Et, à l’aide de larges mèches trempées dans cette liqueur, dont la flamme pâle léchait les parois du poêle, il put élever de quelques degrés la température de la salle.

Pendant les jours qui suivirent cette scène désolante, le vent revint dans le sud, le thermomètre remonta ; la neige tourbillonna dans une atmosphère moins rigide.

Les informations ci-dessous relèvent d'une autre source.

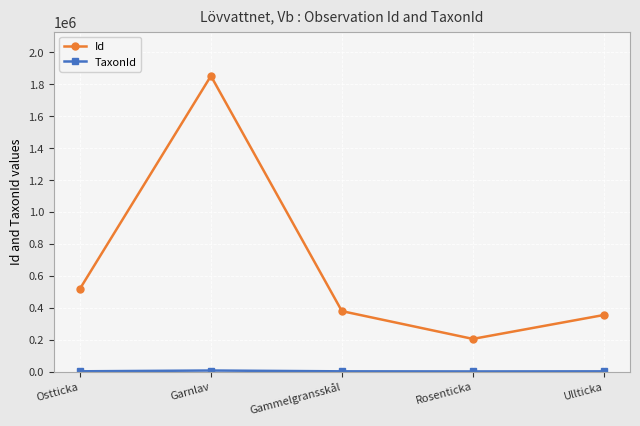

What position from the left is Rosenticka?

4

Quelques-uns des hommes purent quitter le navire aux heures les moins humides du jour ; mais les ophtalmies et le scorbut retinrent la plupart d’entre eux à bord ; d’ailleurs, ni la chasse ni la pêche ne furent praticables.

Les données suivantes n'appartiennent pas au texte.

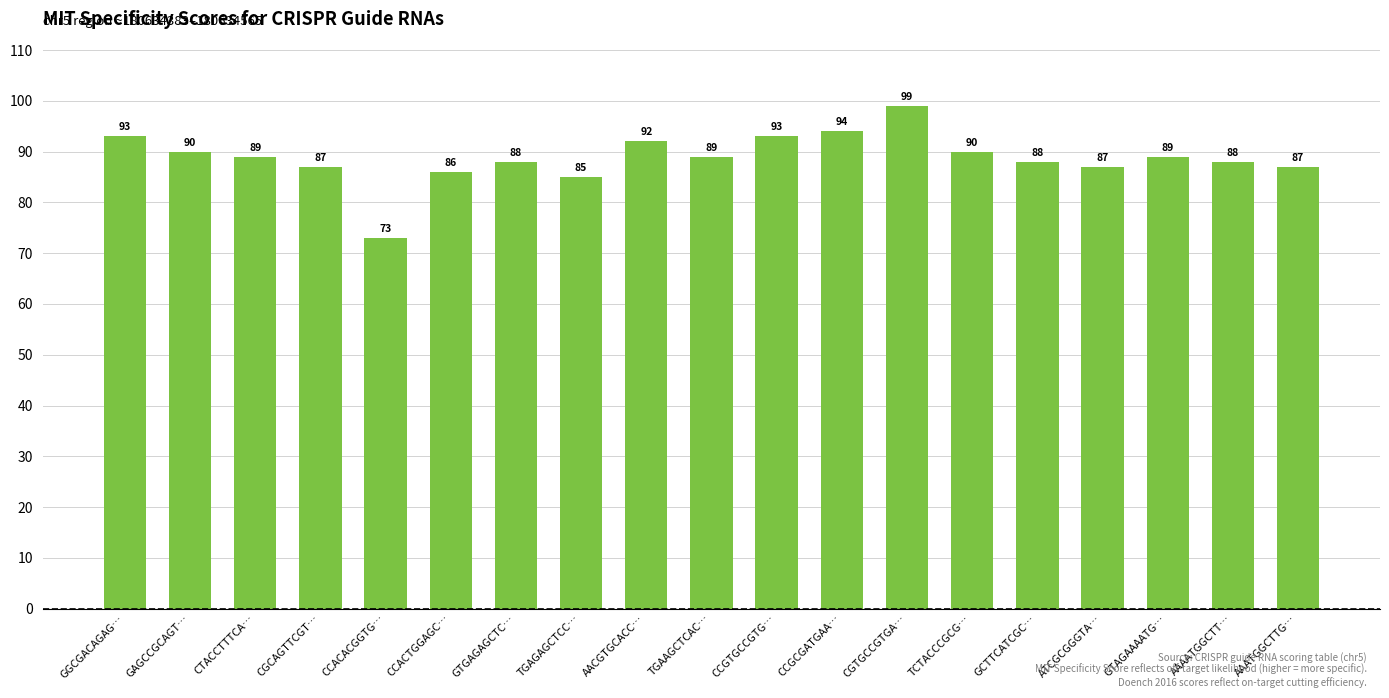

What is the label of the 18th bar from the right?

GAGCCGCAGT…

Au reste, ce n’était qu’un répit dans les atroces violences du froid, et, le 25, après une saute de vent inattendue, le mercure gelé disparut de nouveau dans la cuvette de l’instrument ; on dut alors s’en rapporter au thermomètre à esprit-de-vin, que les plus grands froids ne parviennent pas à congeler.

Le docteur, épouvanté, le trouva à soixante-six degrés au-dessous de zéro (−52° centig.). C’est à peine s’il avait jamais été donné à l’homme de supporter une telle température.

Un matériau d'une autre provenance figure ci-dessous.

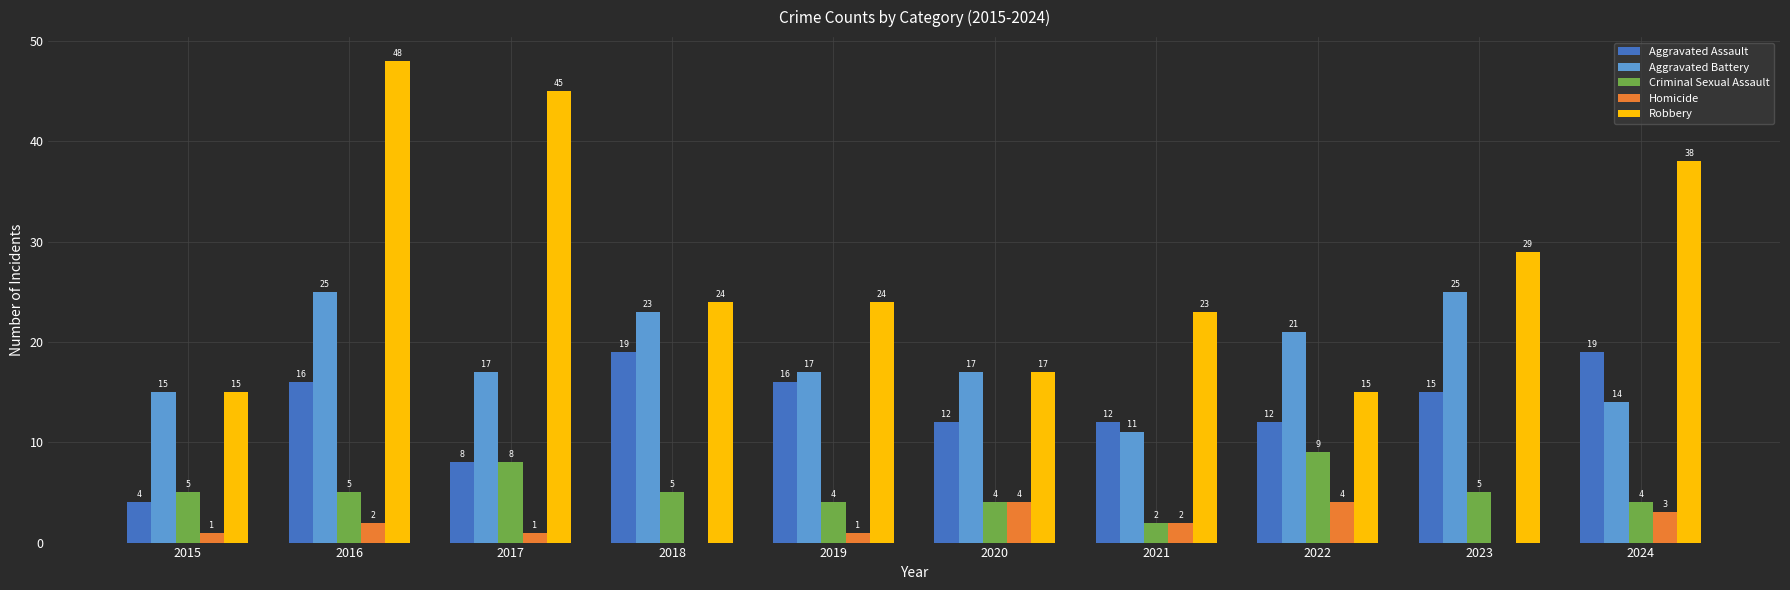

What is the sum of the Criminal Sexual Assault values at 2017 and 2024?

12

La glace s’étendait en longs miroirs ternis sur le plancher ; un épais brouillard envahissait la salle ; l’humidité retombait en neige épaisse ; on ne se voyait plus ; la chaleur humaine se retirait des extrémités du corps ; les pieds et les mains devenaient bleus ; la tête se cerclait de fer, et la pensée confuse, amoindrie, gelée, portait au délire. Symptôme effrayant : la langue ne pouvait plus articuler une parole.

Depuis ce jour où on le menaça de brûler son navire, Hatteras rôdait pendant de longues heures sur le pont. Il surveillait, il veillait. Ce bois, c’était sa chair à lui ! On lui coupait un membre en en coupant un morceau ! Il était armé et faisait bonne garde, insensible au froid, à la neige, à cette glace qui roidissait ses vêtements et l’enveloppait comme d’une cuirasse de granit. Duk, le comprenant, aboyait sur ses pas et l’accompagnait de ses hurlements.